Il Wwf, chiede che venga realizzata una fascia eco-filtro lungo tutta la spiaggia da San Giovanni a Fertilia (ovvero dal molo di sottoflutto del porto di Alghero sino a Fertilia) quale giardino sponta-neo delle piante pioniere profonda 5 metri e lunga 7 (sette) chilometri. “Sarebbe un giardino spontaneo che si costituirebbe naturalmente, se non venissero effettuati inopportuni interventi di “aratura” della spiaggia – scrive Carmelo Spada, esponente del WWF Sardegna, in una lettera aperta indirizzata al Sindaco di Alghero e all’assessore all’ambiente -. Esso avrebbe l’importante funzione di contenere il fenomeno della dispersione della sabbia in occasione di burrasche. In tale giardino, per assolvere anche la sua funzione didattica, andrebbero posti dei pannelli per illustrare l’importanza della posidonia nell’ecosistema marino, della dinamica delle spiagge e delle piante pioniere. Il Wwf ritiene che per realizzare il giardino spontaneo delle piante pioniere profondo 5 metri e lungo 7 (sette) chilometri si debba eliminare il deposito di stoccaggio della posidonia di San Giovanni, ormai non più sostenibile in quel contesto, in quanto dentro la città.

“Il Wwf ritiene che la realizzazione del giardino spontaneo delle piante pioniere profondo 5 metri e lungo 7 (sette) chilometri possa assolvere una funzione fondamentale per la difesa della sabbia della spiaggia stessa ponendo in essere, e sostituendo, gli attuali incannicciati con il sistema a losanga adottato nella spiaggia del Poetto di Cagliari e in altre della Sardegna. Il Wwf, chiede che vengano interrotti i quotidiani interventi di “aratura” della fascia di 5 metri nel primo tratto della spiaggia del lido nella quale già si assisteva, sino a poche settimane fa, ad una fase avanza di ricrescita spontanea delle piante pioniere in assenza di interventi, a nostro avviso, inopportuni.
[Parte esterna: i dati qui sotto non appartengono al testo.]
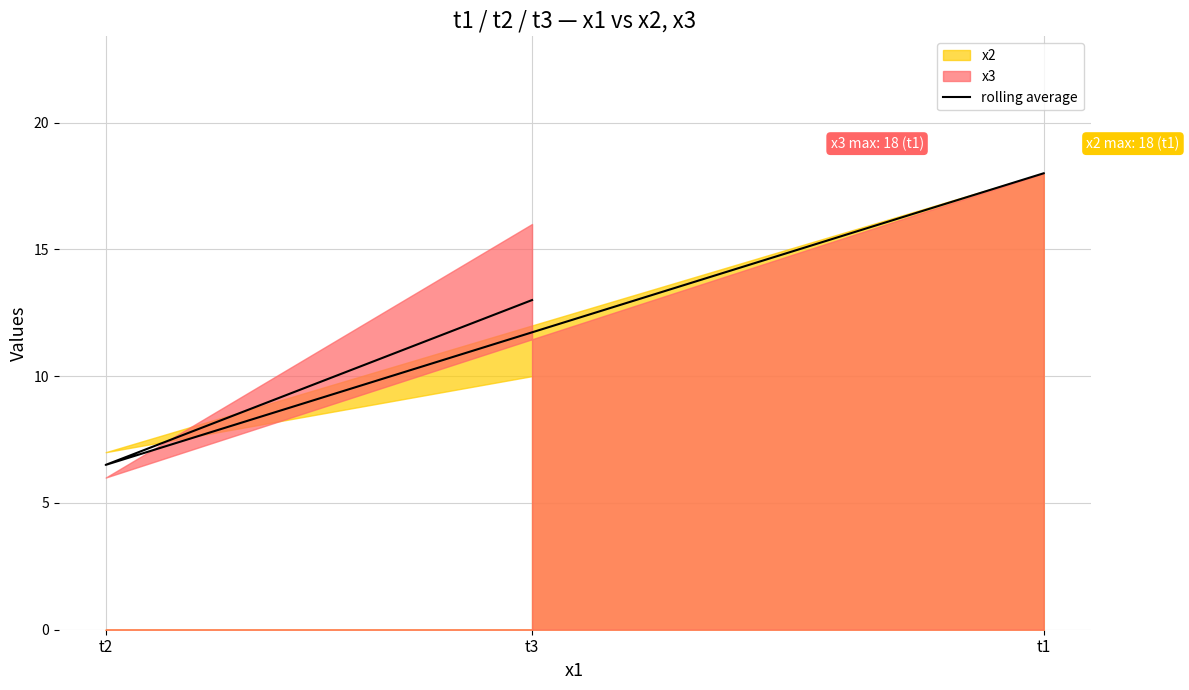

At which label does the data first exceed 13?

t1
Al tempo stesso risulterebbe utile prevedere l’eliminazione delle piante allogene, quali il fico degli Ottentotti (Carpobrotus edulis) che sta sommergendo, in alcuni tratti, i meravigliosi e autoctoni gigli di mare (Pancratium maritimum L.) superstiti, la loro tutela e valorizzazione”.
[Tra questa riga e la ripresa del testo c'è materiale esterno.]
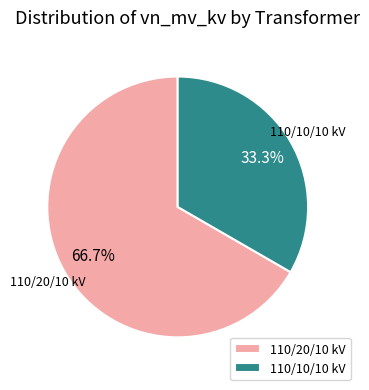

Which has a higher value, 110/10/10 kV or 110/20/10 kV?

110/20/10 kV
“Chiediamo – prosegue Spada – che vengano aumentate le porzioni di spiaggia libera da destinare ai cittadini quale equilibrato utilizzo dei beni comuni prevedendo, come indicato nelle linee guida per la stesura del Pul, che gli stabilimenti balneari di norma siano ad almeno 50 metri di distanza uno dall’altro. A questa prima fase, realizzabile in tempi brevi, si potrà prevederne un’altra di medio termine per quella che potrà essere la città del futuro. In tal senso il WWF pone all’attenzione pubblica, un’idea progettuale eco-sostenibile di alto valore socio-urbanistico-ambientale come già è stato realizzato in molte città europee: bonificare, riqualificare e portare la spiaggia e la balneazione sin dentro la città effettuando la deviazione, tecnicamente possibile – e dopo valutazione di impatto ambientale -, dello scarico del canalone del Mariotti, che sfocia nella spiaggia di San Giovanni, al molo di sottoflutto del porto di Alghero”.

“In tal modo – scrive ancora l’esponente dell’associazione ambientalista – si recupererebbero diversi ettari di spiaggia dentro la città rendendo balneabile quel tratto di mare oggi precluso a casa dello scarico del canalone. La città del futuro passa attraverso la riqualificazione ambientale di tutto il sistema delle spiagge con strategie che mettano in atto interventi che consentano di mantenere, consolidare e ampliare la spiaggia dentro la città perché significa aumentare la qualità della vita dei cittadini (residenti e ospiti) che possono usufruire del mare all’interno della città, facilmente raggiungibile senza neppure l’uti- lizzo di mezzi di trasporto a basso impatto come l’ibrido o l’elettrico.  Il WWF chiede al Sindaco di Alghero di sottoscrivere un protocollo d’intesa per realizzare:  il giardino spontaneo delle piante pioniere profondo 5 metri e lungo 7 (sette) chilometri da San Giovanni a Fertilia, e interrompere immediatamente “l’aratura quotidiana” delle piante pioniere della spiaggia” – conclude Spada.